Find the line containing "list [89, 339, 635, 994]" in the entries below. Restate it and each line after it, word for word, up to and including the line containing "Rendered at 1650 by 1275 pixels.".

-- Provided data follows --

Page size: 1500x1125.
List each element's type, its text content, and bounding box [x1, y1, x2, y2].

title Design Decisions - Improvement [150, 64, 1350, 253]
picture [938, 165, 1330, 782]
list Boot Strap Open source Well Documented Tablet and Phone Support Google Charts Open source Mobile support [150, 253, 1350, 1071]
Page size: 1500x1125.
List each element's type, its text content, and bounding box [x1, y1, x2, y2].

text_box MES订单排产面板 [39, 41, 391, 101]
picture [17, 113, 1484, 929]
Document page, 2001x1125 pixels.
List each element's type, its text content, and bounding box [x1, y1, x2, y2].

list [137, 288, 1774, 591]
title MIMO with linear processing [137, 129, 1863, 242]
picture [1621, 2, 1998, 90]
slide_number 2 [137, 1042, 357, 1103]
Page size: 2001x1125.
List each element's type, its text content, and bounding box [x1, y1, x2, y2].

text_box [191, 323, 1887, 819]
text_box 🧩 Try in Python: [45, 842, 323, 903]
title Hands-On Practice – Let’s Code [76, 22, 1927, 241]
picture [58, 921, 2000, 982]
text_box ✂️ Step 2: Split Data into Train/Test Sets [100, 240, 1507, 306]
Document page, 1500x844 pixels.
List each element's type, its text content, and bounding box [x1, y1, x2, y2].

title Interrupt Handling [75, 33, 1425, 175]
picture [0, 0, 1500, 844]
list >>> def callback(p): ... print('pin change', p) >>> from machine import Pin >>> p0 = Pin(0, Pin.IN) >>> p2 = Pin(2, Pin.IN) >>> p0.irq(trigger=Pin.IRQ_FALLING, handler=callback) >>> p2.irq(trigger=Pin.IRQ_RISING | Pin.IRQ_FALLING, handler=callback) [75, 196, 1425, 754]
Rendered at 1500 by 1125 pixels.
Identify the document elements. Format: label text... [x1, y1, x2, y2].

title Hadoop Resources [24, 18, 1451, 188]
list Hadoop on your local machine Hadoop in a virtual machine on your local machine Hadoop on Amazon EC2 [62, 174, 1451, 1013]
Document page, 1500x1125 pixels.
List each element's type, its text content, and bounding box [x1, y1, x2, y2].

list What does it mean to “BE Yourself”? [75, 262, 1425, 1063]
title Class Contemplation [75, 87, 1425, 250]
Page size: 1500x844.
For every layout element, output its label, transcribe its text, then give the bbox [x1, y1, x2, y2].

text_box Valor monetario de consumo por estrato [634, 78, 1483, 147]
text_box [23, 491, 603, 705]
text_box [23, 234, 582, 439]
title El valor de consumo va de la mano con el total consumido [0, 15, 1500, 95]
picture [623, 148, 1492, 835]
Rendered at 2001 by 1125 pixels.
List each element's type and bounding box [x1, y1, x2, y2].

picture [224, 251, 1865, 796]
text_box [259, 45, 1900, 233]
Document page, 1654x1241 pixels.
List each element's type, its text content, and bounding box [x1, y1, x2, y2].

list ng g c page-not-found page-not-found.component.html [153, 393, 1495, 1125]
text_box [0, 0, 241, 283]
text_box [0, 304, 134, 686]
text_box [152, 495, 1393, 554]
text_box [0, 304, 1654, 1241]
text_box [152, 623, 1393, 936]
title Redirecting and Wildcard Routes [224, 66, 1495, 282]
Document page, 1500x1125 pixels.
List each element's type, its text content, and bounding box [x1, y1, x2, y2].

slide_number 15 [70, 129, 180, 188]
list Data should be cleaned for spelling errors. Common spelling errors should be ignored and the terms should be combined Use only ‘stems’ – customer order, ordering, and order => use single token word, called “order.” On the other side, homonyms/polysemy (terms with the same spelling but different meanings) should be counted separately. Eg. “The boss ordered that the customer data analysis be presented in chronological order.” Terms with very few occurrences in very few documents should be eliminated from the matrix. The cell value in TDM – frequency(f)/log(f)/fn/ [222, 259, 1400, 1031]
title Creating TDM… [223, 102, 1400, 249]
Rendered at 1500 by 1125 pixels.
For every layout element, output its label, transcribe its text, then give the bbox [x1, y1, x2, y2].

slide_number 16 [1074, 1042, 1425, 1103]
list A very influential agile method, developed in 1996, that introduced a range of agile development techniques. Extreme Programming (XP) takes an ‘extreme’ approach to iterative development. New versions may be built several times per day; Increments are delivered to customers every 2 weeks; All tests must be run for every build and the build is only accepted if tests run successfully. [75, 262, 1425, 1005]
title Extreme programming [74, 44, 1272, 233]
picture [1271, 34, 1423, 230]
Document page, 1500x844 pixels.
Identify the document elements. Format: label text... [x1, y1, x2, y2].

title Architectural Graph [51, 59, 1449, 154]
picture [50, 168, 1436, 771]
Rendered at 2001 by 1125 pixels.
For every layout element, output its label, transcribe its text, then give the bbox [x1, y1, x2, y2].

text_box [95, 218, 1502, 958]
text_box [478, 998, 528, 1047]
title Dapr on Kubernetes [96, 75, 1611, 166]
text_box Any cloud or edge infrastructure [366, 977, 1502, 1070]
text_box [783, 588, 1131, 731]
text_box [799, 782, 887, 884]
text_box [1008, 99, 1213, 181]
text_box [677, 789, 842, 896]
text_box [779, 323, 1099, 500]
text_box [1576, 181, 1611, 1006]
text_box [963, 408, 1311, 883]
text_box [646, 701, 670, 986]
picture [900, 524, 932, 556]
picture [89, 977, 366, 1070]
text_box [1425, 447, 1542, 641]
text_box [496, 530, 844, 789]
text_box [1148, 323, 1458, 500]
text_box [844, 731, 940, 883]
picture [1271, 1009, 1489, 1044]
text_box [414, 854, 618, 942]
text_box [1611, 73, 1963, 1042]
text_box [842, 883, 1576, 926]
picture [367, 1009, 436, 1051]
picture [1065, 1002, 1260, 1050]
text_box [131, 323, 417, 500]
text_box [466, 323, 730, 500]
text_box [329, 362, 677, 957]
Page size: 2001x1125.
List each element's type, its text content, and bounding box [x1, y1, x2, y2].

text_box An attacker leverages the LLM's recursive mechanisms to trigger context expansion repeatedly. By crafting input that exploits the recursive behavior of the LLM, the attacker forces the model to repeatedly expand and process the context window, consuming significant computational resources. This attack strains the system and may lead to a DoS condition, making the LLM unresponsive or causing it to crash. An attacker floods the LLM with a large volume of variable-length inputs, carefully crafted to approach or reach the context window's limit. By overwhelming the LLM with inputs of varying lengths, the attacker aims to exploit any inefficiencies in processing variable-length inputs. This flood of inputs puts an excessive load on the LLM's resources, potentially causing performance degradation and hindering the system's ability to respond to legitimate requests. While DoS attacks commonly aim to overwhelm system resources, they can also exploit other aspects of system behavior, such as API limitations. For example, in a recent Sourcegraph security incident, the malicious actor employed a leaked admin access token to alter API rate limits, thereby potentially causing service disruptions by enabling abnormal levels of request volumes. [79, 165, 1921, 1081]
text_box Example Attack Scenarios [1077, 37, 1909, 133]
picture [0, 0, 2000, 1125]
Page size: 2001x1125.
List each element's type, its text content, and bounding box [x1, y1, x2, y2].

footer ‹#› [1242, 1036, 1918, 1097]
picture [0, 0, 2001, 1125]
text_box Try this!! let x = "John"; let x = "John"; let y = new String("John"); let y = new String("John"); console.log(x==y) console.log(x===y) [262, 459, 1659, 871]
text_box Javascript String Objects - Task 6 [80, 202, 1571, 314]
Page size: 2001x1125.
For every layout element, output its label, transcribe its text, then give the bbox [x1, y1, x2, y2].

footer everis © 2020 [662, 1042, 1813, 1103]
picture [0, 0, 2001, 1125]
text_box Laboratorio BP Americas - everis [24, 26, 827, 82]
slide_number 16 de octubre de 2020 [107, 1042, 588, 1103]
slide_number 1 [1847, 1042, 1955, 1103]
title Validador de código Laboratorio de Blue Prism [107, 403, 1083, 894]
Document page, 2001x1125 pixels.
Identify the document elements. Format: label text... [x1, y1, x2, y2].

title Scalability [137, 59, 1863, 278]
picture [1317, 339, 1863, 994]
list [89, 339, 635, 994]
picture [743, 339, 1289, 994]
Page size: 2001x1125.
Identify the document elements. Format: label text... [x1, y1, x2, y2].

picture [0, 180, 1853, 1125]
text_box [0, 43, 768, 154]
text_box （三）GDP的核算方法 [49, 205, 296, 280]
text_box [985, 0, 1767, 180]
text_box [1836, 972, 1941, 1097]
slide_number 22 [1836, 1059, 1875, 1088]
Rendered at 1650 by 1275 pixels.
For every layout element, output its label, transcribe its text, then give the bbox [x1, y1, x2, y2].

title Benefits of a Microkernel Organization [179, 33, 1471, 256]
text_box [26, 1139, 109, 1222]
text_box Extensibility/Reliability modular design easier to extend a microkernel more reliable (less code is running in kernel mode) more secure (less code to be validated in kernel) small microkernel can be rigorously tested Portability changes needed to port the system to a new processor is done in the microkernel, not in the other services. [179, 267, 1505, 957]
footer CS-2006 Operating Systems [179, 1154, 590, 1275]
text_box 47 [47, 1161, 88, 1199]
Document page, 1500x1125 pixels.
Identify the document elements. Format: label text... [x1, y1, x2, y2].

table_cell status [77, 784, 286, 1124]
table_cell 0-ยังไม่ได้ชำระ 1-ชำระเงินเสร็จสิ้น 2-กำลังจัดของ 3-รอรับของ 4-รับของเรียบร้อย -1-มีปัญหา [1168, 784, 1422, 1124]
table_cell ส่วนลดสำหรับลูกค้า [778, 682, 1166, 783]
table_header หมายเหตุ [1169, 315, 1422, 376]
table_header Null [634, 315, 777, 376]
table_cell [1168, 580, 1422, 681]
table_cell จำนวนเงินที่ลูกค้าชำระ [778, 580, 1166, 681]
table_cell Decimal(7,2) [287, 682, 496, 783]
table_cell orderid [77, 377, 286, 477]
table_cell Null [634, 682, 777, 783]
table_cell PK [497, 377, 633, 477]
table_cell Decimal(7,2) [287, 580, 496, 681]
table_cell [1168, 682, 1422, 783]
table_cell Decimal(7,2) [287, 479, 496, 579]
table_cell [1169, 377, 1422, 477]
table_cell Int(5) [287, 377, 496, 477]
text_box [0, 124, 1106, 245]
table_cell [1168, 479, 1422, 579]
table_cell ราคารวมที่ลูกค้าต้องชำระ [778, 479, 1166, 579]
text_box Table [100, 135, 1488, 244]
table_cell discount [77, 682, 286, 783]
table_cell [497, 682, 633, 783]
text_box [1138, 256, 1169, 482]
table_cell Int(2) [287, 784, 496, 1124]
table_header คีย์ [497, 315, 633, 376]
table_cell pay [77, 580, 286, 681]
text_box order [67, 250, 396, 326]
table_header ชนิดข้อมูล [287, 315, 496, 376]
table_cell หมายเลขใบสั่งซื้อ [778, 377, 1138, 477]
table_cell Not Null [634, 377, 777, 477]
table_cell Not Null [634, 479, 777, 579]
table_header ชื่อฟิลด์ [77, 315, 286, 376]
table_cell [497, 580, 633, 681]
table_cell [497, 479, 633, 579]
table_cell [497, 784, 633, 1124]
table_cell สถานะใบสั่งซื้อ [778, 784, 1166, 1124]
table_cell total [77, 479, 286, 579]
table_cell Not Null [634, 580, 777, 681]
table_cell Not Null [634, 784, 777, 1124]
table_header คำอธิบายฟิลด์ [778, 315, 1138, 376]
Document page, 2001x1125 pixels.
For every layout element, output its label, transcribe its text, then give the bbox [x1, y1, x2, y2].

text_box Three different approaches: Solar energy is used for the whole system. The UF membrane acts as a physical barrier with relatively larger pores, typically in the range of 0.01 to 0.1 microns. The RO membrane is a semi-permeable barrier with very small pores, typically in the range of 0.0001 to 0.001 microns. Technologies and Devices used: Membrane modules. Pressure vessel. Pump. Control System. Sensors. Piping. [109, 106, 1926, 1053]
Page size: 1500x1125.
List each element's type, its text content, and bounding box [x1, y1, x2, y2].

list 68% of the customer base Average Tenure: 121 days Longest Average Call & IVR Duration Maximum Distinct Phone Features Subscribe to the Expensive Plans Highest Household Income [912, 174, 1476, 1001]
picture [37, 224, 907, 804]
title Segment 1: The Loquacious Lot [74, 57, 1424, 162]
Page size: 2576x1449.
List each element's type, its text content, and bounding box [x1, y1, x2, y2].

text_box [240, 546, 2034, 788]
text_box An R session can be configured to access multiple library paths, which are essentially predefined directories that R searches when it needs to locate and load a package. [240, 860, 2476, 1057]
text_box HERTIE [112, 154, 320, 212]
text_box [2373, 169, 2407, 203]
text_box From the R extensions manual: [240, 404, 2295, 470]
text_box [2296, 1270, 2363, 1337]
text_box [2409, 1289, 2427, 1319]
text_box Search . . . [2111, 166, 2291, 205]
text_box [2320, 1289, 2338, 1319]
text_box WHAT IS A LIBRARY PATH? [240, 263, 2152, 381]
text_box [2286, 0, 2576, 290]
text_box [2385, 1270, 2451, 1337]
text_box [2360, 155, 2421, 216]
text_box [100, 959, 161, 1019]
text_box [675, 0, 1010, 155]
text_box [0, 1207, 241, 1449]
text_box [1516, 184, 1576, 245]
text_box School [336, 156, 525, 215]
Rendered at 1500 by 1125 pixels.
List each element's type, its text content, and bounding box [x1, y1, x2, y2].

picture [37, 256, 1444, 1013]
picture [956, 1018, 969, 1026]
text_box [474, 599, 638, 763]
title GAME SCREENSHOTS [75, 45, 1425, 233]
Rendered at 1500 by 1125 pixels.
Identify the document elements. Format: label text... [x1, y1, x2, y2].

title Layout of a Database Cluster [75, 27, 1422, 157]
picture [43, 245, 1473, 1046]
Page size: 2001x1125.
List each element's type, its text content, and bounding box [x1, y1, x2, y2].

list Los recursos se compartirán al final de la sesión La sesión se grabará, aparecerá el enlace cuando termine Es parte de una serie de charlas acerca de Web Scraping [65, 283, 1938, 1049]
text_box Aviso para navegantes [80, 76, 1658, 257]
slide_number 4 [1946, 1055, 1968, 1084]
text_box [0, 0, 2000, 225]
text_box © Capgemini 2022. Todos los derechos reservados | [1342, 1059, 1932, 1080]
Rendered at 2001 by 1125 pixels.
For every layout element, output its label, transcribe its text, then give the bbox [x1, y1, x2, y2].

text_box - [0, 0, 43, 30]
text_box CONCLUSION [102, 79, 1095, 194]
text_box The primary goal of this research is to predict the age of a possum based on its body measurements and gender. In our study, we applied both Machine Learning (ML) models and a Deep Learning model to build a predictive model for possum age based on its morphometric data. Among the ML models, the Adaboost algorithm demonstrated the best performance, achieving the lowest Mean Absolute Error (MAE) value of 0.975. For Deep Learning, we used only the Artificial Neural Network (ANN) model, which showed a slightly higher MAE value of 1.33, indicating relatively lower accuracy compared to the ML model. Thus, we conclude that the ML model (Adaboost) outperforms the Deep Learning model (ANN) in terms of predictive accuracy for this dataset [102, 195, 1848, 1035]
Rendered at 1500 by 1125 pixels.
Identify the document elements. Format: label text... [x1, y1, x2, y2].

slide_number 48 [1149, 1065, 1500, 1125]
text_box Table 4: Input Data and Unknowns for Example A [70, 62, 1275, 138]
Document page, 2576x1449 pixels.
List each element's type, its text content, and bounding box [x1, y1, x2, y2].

-- Provided data concluded --

- [Result]:
list [89, 339, 635, 994]
picture [743, 339, 1289, 994]
Page size: 2001x1125.
Identify the document elements. Format: label text... [x1, y1, x2, y2].

picture [0, 180, 1853, 1125]
text_box [0, 43, 768, 154]
text_box （三）GDP的核算方法 [49, 205, 296, 280]
text_box [985, 0, 1767, 180]
text_box [1836, 972, 1941, 1097]
slide_number 22 [1836, 1059, 1875, 1088]
Rendered at 1650 by 1275 pixels.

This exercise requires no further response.